Task objective: Check each line of the material. Copy those containing "pour".

====== Data

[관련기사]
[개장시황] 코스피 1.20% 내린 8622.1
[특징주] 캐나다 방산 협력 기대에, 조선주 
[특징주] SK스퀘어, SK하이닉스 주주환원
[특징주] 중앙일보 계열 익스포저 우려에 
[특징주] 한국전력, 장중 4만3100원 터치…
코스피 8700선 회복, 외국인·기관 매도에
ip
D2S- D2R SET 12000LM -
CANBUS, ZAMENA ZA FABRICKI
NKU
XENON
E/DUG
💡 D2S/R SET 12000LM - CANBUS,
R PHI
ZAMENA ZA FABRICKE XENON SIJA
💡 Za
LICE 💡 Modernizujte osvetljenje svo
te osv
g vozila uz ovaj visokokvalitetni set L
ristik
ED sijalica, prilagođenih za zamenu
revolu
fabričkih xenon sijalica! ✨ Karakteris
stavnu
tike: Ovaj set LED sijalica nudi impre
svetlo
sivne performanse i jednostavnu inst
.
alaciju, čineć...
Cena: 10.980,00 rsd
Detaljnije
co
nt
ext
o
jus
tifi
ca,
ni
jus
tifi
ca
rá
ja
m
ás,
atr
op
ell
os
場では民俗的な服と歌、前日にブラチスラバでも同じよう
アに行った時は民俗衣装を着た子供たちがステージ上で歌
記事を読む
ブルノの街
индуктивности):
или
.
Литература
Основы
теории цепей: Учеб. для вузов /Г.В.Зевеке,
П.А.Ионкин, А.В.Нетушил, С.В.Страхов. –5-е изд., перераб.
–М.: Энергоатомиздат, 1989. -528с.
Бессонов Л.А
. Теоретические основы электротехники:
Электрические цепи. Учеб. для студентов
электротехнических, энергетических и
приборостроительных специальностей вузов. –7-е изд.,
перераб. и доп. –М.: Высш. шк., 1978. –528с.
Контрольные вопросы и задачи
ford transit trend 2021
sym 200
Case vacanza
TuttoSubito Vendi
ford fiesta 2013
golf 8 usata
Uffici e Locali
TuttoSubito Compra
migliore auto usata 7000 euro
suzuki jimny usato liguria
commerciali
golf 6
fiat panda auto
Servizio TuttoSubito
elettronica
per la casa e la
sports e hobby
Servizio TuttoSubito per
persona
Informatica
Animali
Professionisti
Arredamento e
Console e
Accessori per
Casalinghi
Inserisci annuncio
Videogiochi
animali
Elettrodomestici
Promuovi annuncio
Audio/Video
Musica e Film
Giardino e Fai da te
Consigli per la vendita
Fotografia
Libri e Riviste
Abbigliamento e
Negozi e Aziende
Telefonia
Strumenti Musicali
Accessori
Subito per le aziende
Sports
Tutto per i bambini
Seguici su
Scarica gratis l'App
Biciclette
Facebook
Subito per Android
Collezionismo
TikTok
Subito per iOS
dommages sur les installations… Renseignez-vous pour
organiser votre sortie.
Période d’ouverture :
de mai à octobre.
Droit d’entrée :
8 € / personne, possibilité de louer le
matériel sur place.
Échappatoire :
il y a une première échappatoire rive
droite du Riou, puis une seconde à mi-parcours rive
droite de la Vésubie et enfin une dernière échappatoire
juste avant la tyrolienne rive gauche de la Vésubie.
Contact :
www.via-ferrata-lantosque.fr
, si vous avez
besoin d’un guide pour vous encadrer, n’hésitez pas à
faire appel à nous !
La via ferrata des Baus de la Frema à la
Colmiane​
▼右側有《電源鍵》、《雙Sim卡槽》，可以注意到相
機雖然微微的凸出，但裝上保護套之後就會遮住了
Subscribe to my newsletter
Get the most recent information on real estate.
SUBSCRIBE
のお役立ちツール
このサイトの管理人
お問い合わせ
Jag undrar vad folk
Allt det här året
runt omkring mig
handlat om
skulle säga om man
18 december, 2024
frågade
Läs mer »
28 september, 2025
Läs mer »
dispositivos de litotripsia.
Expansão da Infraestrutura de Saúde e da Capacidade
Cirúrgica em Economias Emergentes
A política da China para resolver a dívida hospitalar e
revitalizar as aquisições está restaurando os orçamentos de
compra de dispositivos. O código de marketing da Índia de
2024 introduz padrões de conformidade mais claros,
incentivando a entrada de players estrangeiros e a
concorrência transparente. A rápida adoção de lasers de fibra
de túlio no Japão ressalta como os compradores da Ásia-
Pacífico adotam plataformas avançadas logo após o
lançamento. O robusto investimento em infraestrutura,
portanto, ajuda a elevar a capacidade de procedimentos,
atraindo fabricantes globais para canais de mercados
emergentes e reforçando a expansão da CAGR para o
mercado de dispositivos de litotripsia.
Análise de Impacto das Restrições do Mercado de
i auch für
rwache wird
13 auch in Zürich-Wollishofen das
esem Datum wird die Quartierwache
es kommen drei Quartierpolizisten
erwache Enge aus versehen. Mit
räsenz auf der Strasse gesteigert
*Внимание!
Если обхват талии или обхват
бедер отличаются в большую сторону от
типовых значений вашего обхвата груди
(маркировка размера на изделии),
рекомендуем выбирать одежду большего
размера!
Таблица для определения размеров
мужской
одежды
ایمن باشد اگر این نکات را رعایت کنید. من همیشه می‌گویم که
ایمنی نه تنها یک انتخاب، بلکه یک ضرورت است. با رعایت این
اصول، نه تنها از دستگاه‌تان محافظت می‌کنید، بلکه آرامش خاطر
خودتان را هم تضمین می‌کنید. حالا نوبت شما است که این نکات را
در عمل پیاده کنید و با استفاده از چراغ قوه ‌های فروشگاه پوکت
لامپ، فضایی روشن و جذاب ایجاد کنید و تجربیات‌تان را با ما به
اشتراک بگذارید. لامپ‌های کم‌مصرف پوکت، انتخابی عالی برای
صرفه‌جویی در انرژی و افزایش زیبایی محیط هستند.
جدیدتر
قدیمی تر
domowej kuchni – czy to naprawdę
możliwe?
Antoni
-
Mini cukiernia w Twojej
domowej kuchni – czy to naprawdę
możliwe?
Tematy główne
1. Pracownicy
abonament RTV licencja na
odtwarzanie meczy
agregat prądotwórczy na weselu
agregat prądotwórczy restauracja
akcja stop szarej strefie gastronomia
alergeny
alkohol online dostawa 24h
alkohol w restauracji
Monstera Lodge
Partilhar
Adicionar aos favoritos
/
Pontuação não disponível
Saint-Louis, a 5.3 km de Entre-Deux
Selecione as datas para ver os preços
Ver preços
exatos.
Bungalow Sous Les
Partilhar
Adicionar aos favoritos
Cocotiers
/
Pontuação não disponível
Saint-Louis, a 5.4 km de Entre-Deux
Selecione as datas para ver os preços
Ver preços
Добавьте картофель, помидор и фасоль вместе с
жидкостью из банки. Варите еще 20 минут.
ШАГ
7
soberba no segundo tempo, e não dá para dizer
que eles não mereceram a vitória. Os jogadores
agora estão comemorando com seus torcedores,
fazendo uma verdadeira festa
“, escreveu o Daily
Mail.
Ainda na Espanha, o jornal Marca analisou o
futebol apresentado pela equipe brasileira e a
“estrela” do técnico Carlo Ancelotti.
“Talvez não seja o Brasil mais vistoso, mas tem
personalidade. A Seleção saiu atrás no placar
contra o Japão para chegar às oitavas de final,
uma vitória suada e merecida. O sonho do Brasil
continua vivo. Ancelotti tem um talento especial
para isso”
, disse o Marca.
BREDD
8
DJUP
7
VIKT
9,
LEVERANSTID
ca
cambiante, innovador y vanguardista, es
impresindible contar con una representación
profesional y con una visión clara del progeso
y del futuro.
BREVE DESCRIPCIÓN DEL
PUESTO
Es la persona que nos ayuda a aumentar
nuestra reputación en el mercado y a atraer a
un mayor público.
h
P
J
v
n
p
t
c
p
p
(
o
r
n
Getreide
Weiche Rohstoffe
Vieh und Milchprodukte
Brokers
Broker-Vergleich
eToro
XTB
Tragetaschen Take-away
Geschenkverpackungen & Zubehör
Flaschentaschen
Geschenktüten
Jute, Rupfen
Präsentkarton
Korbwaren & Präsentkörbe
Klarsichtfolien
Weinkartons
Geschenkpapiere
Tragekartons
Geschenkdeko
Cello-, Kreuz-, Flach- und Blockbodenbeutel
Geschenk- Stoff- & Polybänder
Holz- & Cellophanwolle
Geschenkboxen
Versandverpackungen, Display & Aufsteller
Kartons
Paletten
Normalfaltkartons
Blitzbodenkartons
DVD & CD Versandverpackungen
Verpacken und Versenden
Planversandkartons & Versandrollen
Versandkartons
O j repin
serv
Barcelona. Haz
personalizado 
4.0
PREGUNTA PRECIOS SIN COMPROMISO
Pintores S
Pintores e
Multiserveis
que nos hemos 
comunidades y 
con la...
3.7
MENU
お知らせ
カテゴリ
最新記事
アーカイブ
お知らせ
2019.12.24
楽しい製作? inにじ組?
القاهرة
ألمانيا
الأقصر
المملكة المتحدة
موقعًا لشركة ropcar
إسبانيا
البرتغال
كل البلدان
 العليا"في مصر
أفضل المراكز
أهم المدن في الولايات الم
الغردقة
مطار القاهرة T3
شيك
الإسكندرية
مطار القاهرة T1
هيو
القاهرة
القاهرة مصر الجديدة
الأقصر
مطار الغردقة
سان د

============

Task response:
dommages sur les installations… Renseignez-vous pour
besoin d’un guide pour vous encadrer, n’hésitez pas à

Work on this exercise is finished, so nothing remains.